Can I have a go on your bike? Ok then...We had a quiet sail down to Carriacou, an island that is part of Grenada, so we had to check in with Customs and Immigration.  The guy was extremely laid back and not interested in the cats. We had to email our details to the Veterinary Service on Grenada and they emailed back an Import Permit without even seeing the cats! No wonder there’s rabies on the island.

We anchored in Tyrrel Bay for a couple of weeks and soon adjusted our pace to an even slower way of doing things. There was a bar called Lambi Queen by our dinghy dock and it was very quiet apart from Friday nights when there was a barbecue and live band, then it was manic until the early hours. We could hear drums on the shore at about 2am which was quite eerie, and annoying.  On one side of the bar there was a tree with a sloped trunk that usually had a man asleep on it and the owner had put up a tin roof next to the tree to provide shelter for the men to play dominoes.  This was always a heated event with dominos being slammed down, shouting, arm waving, cursing and a lot of laughing. We could hear the dominoes being slammed down as we were tying our boat up at the dinghy dock. They were a friendly lot and we enjoyed just sitting there watching all the goings on. Occasionally someone would come in with the catch of the day and the men would stand around the barrel of fish and argue over price.
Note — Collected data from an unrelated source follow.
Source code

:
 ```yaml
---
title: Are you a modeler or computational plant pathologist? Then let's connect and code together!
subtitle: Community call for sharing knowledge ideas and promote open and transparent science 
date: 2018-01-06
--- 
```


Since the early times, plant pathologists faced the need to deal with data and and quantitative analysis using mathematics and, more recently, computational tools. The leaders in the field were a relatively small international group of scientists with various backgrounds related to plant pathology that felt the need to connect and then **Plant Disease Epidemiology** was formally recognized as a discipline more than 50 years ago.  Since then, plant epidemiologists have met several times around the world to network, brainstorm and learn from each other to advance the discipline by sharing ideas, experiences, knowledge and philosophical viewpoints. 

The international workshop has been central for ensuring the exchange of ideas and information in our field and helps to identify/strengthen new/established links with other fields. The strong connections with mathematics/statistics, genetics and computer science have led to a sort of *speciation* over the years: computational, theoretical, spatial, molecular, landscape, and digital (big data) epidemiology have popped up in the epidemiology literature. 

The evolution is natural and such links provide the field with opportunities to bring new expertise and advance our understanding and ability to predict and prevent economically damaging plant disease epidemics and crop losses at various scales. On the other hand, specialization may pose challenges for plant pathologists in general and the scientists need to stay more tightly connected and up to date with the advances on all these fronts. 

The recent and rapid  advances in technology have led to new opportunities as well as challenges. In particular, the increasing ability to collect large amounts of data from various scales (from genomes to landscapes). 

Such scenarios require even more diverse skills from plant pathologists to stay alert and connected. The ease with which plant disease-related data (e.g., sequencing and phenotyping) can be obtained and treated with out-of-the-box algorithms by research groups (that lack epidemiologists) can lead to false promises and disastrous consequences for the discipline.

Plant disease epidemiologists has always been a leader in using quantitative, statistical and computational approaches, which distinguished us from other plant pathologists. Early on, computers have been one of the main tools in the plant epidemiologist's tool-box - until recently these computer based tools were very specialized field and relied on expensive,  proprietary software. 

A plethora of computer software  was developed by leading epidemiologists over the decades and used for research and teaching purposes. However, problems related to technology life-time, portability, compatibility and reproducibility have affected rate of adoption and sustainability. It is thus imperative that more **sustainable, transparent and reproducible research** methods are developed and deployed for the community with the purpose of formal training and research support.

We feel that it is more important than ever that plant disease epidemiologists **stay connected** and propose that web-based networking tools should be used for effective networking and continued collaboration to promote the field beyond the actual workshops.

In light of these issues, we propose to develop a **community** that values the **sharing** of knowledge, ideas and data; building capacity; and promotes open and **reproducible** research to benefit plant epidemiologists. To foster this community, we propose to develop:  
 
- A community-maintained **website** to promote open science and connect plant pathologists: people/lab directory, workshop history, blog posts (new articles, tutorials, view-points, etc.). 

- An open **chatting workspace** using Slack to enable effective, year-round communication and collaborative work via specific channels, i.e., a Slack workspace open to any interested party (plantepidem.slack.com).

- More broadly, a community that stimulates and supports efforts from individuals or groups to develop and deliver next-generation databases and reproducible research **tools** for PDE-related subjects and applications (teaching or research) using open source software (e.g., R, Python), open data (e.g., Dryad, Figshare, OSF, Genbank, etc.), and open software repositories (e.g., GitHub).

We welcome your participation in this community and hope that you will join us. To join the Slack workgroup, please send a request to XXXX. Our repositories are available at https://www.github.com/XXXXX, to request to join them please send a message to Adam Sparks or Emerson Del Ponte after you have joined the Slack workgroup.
We struggled to understand what they said as they spoke patois so quickly.

On the other side of the bar was a woman with a fruit stall and one day she was sat on an oil drum having her hair braided.  She probably had half a dozen customers on a good day.

Roadside wild life The main road was made of concrete and seemed safe enough so we got the bikes onshore and arranged to store them in a locked shed at Lambi’s.  We alternated cycling into Hillsborough, the main town on the other side of the island, and getting the local bus. Video of our ride to town here

The buses weren't as busy as on the other islands and were more of a social service. The route would depend on who was on the bus as the driver would take people up to their door, which gave us an island tour for free. We managed to get on a bus one day that stopped at a nursery school and a group of very small children got on, said “Good afternoon” to us and sat still until they were one by one dropped off at their homes. They were so well behaved. They all had little back packs and the girls had ribbons in their hair that matched their uniform. So cute!
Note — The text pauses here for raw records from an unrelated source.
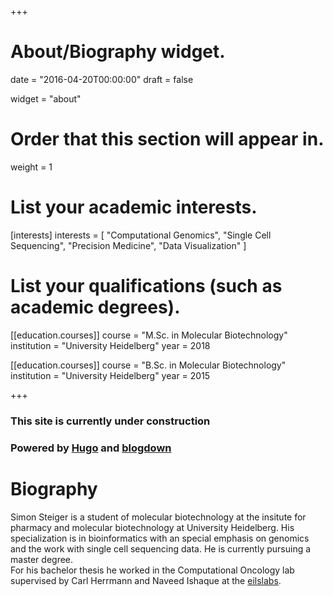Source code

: +++
# About/Biography widget.

date = "2016-04-20T00:00:00"
draft = false

widget = "about"

# Order that this section will appear in.
weight = 1

# List your academic interests.
[interests]
  interests = [
	"Computational Genomics",
	"Single Cell Sequencing",
	"Precision Medicine",
	"Data Visualization"
  ]

# List your qualifications (such as academic degrees).
[[education.courses]]
  course = "M.Sc. in Molecular Biotechnology"
  institution = "University Heidelberg"
  year = 2018

[[education.courses]]
  course = "B.Sc. in Molecular Biotechnology"
  institution = "University Heidelberg"
  year = 2015

+++

### This site is currently under construction
### Powered by [Hugo][1] and [blogdown][2]

# Biography

Simon Steiger is a student of molecular biotechnology at the insitute for pharmacy and molecular biotechnology at University Heidelberg. His specialization is in bioinformatics with an special emphasis on genomics and the work with single cell sequencing data. He is currently pursuing a master degree.  
For his bachelor thesis he worked in the Computational Oncology lab supervised by Carl Herrmann and Naveed Ishaque at the  [eilslabs][3]. 

[1]:	https://gohugo.io/
[2]:	https://github.com/rstudio/blogdown
[3]:	https://ibios.dkfz.de/tbi/computational-oncology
Cycling was an adventure as there were goats roaming around everywhere and although they were used to traffic they didn’t know what to do about bikes, and we didn’t know what to do about goats, not a good combination. There were some large iguanas at the road side which was quite distracting so all in all, cycling was fun.

The main town was very small, a few supermarkets and bars and that was about it.  Our bikes attracted a lot of attention and people would shout that they liked or wanted our bikes.  Everyone was so friendly and said hello, everyone.

We had to tear ourselves away as June crept up on us as we needed to be in Grenada itself for hurricane season, for insurance purposes.

So here we are now. We arrived yesterday 3rd June and this will be our home for the next 6 months. We’re in a 5 star marina which has a swimming pool, spa, restaurant, bar and all that you’d expect from a top marina.  We had steak in the restaurant last night to celebrate our arrival and plan to do a bit of exploring today. The marina has lovely gardens so the boys are going to be happy chappies when we take them for walks.  I think we’re going to enjoy ourselves here!